#### Task statement
Take the entries below and print, exactly, the stretch from the line containing "Antigo solar aristocrata" through the line containing "Top idealista", both included.

╭─ Dataset

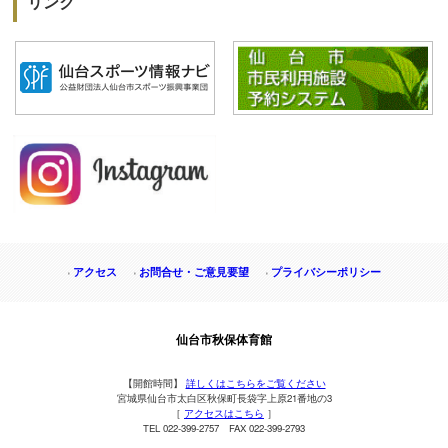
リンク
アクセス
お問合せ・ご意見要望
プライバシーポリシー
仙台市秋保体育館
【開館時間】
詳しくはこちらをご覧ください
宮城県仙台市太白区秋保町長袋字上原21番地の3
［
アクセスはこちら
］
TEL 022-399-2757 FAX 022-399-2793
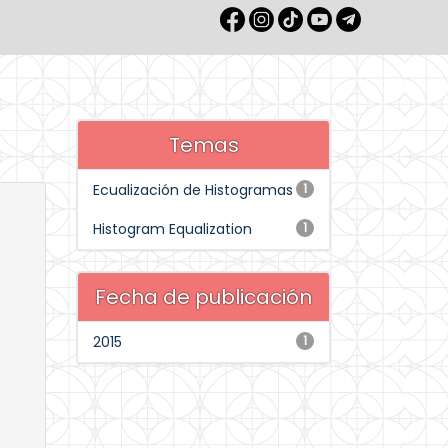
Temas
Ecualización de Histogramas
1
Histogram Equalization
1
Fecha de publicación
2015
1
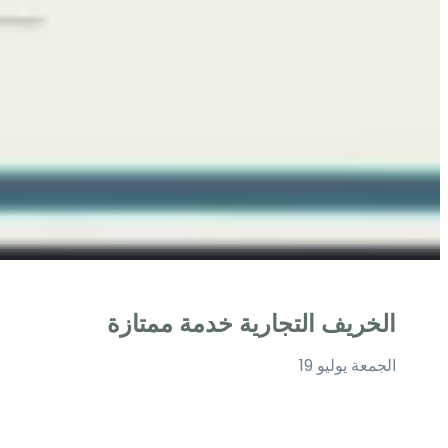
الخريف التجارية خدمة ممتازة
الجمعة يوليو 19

╰─
╭─ Dataset

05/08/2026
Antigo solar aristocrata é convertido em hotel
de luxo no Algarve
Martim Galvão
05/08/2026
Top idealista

╰─

#### Task solution
Antigo solar aristocrata é convertido em hotel
de luxo no Algarve
Martim Galvão
05/08/2026
Top idealista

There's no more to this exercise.